Not that he cares to go into detail about his personal accomplishments; discussion about his career-best season invariably shifts toward the team, the one with the league’s two premier offensive players, Leon Draisaitl and Connor McDavid, the latter of whom is a generational talent and putting the finishing touches on a career year himself.

“We have a great team,” Hyman responded when asked about his outlook for the balance of the 2022-23 campaign. “We’re just going at it and just trying to win these close playoff-like games. It has been really fun. It has been awesome. We have got a good group of guys.”

What’s been the key for the breakout campaign?

“Just trying to improve every year. Just going into the hard areas and trying to capitalize a little bit more.”

Zach Hyman is a man of many talents. The Edmonton Oilers’ sturdy left winger is an accomplished children’s author who has three books to his name // Photos Courtesy of Edmonton Oilers Hockey Club.

Hyman, who was chosen by the Florida Panthers in the third round (No. 123) of the 2010 NHL Draft and, ultimately, tallied 185 points (86 goals, 99 assists) in 345 regular-season games with the Maple Leafs, may not care for bringing attention to his personal on-ice achievements, but he is intent on bringing awareness to societal antisemitism. In late January 2022, his Oilers were visiting the Ottawa Senators when the now-infamous truckers’ rally protesting pandemic precautions rolled through Canada’s capital. There was an abundance of Nazi-related signs and banners on full display and, as a lifelong devout Jew, Hyman felt inclined to share his thoughts publicly.

“It’s disturbing and disheartening to see that antisemitism is on the rise, unfortunately, which is crazy nowadays,” Hyman said in an interview with The Athletic. “Seeing that and being Jewish and being proud of my heritage — and it was just Holocaust Memorial Day a couple days ago — and it was right around the time the swastikas were up.

“Hopefully, I can bring awareness that things like that aren’t OK. It was just disturbing to see that.”

One of the primary reasons that Hyman signed with the Edmonton Oilers as a free agent in July 2021 was because the capital of Alberta has a vibrant Jewish community.
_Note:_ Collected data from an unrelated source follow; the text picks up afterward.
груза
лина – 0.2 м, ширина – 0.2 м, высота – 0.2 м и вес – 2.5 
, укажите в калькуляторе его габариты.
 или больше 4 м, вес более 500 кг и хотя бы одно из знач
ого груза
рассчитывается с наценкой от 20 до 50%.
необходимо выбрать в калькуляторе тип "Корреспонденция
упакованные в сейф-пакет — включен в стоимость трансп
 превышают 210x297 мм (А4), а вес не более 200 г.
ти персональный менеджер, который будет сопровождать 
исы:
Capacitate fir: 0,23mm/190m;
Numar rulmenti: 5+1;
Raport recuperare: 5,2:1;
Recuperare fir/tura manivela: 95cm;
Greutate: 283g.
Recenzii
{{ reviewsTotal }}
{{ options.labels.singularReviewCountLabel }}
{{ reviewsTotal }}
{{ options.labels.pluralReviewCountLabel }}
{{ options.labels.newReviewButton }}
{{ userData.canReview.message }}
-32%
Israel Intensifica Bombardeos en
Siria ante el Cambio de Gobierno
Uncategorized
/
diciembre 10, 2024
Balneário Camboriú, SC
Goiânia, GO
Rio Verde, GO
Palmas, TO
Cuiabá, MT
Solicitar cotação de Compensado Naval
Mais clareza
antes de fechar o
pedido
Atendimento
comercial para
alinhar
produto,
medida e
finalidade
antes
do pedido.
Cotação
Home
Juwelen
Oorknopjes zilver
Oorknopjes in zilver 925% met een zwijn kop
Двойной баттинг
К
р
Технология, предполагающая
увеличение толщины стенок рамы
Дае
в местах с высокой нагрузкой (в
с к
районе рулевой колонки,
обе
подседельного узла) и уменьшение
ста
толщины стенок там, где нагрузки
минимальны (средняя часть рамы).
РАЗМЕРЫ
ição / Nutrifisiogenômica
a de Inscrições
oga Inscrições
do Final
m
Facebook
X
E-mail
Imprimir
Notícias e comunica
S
And, true to form, several months later in December 2021, he lit the first candle of Chanukah at the Giant Menorah Lighting in Edmonton with Chabad Rabbi Ari Drelich.

For the hockey-crazed city of Edmonton that lives and dies with the fortunes of its beloved Oilers team, he’s also been a good fit from a public relations perspective. A sizable media contingent hovers around the team on a daily basis and the ever poised and accountable Hyman is a go-to skater for a thoughtful postgame soundbite, win or lose. Such graciousness was on full display when Hyman met with reporters following his team’s 7-4 loss to the Maple Leafs earlier this month—his first true homecoming (Canadian rinks remained mostly vacant last year) and one in which his guys were ambushed for six goals over the final two periods.

“Going forward, you’re going to play only good teams in the playoffs and teams like Toronto who have that kind of firepower,” he noted. “And you’ve got to be able to learn how to stop momentum. You’ve got to be able to find a way to stop the bleeding and to find your game again, especially in a building that’s excited about the game.”

After this season, Hyman’s got five years remaining on the seven-year, $38.5 million contract he signed in summer 2021, one that’s looking like a nifty team-friendly bargain at this hour. The deal was structured in such a way that the Oilers will have the flexibility to buyout its final two years when Hyman hits his mid-30s—a time when many a hockey player starts breaking down from years of jolting mid-ice collisions and bone-shattering forechecks. But at this point, it’s hard to imagine the Oilers brass going in that direction.

“Zach is a Swiss Army knife type of player,” said Edmonton head coach Jay Woodcroft. “He’s good on the wall. He’s a foxhole and trenches type player. Someone who takes pride in the little details in his game. He goes to hard places. He does work for other people. He’s integral to everything we have going on right now here with our team in Edmonton.”